TASK GOAL: Format every line of the data below as a numbered list, and leave out any blank lines.

Items listed in a dataset:
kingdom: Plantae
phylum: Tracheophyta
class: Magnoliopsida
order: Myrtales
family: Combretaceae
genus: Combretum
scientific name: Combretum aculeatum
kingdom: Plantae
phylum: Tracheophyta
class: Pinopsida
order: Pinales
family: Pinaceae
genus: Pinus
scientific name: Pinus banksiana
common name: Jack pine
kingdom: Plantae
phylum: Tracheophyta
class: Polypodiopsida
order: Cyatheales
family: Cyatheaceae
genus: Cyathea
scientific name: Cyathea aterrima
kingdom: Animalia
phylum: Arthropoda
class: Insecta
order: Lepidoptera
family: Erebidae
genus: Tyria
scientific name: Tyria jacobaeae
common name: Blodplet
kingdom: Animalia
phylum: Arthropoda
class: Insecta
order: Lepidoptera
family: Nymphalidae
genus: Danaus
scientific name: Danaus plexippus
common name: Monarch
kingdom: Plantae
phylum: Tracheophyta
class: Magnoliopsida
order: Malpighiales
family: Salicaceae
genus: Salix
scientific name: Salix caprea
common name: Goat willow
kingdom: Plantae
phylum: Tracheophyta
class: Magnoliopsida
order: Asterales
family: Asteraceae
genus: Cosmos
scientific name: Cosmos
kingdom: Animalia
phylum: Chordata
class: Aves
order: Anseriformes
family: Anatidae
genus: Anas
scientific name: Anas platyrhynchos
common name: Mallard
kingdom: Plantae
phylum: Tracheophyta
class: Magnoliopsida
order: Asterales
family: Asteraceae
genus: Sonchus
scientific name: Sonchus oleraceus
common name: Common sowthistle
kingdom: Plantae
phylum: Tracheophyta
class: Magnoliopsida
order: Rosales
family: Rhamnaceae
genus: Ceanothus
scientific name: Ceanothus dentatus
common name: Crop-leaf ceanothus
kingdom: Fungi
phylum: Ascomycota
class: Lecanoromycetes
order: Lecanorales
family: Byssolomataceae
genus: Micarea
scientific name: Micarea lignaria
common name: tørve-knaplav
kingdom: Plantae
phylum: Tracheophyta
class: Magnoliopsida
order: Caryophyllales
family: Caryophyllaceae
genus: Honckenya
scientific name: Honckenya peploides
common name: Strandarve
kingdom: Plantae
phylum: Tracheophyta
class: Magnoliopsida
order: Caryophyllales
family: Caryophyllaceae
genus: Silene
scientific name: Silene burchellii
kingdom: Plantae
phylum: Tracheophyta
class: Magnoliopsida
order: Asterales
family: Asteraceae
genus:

WRITTEN RESPONSE:
1. kingdom: Plantae
2. phylum: Tracheophyta
3. class: Magnoliopsida
4. order: Myrtales
5. family: Combretaceae
6. genus: Combretum
7. scientific name: Combretum aculeatum
8. kingdom: Plantae
9. phylum: Tracheophyta
10. class: Pinopsida
11. order: Pinales
12. family: Pinaceae
13. genus: Pinus
14. scientific name: Pinus banksiana
15. common name: Jack pine
16. kingdom: Plantae
17. phylum: Tracheophyta
18. class: Polypodiopsida
19. order: Cyatheales
20. family: Cyatheaceae
21. genus: Cyathea
22. scientific name: Cyathea aterrima
23. kingdom: Animalia
24. phylum: Arthropoda
25. class: Insecta
26. order: Lepidoptera
27. family: Erebidae
28. genus: Tyria
29. scientific name: Tyria jacobaeae
30. common name: Blodplet
31. kingdom: Animalia
32. phylum: Arthropoda
33. class: Insecta
34. order: Lepidoptera
35. family: Nymphalidae
36. genus: Danaus
37. scientific name: Danaus plexippus
38. common name: Monarch
39. kingdom: Plantae
40. phylum: Tracheophyta
41. class: Magnoliopsida
42. order: Malpighiales
43. family: Salicaceae
44. genus: Salix
45. scientific name: Salix caprea
46. common name: Goat willow
47. kingdom: Plantae
48. phylum: Tracheophyta
49. class: Magnoliopsida
50. order: Asterales
51. family: Asteraceae
52. genus: Cosmos
53. scientific name: Cosmos
54. kingdom: Animalia
55. phylum: Chordata
56. class: Aves
57. order: Anseriformes
58. family: Anatidae
59. genus: Anas
60. scientific name: Anas platyrhynchos
61. common name: Mallard
62. kingdom: Plantae
63. phylum: Tracheophyta
64. class: Magnoliopsida
65. order: Asterales
66. family: Asteraceae
67. genus: Sonchus
68. scientific name: Sonchus oleraceus
69. common name: Common sowthistle
70. kingdom: Plantae
71. phylum: Tracheophyta
72. class: Magnoliopsida
73. order: Rosales
74. family: Rhamnaceae
75. genus: Ceanothus
76. scientific name: Ceanothus dentatus
77. common name: Crop-leaf ceanothus
78. kingdom: Fungi
79. phylum: Ascomycota
80. class: Lecanoromycetes
81. order: Lecanorales
82. family: Byssolomataceae
83. genus: Micarea
84. scientific name: Micarea lignaria
85. common name: tørve-knaplav
86. kingdom: Plantae
87. phylum: Tracheophyta
88. class: Magnoliopsida
89. order: Caryophyllales
90. family: Caryophyllaceae
91. genus: Honckenya
92. scientific name: Honckenya peploides
93. common name: Strandarve
94. kingdom: Plantae
95. phylum: Tracheophyta
96. class: Magnoliopsida
97. order: Caryophyllales
98. family: Caryophyllaceae
99. genus: Silene
100. scientific name: Silene burchellii
101. kingdom: Plantae
102. phylum: Tracheophyta
103. class: Magnoliopsida
104. order: Asterales
105. family: Asteraceae
106. genus:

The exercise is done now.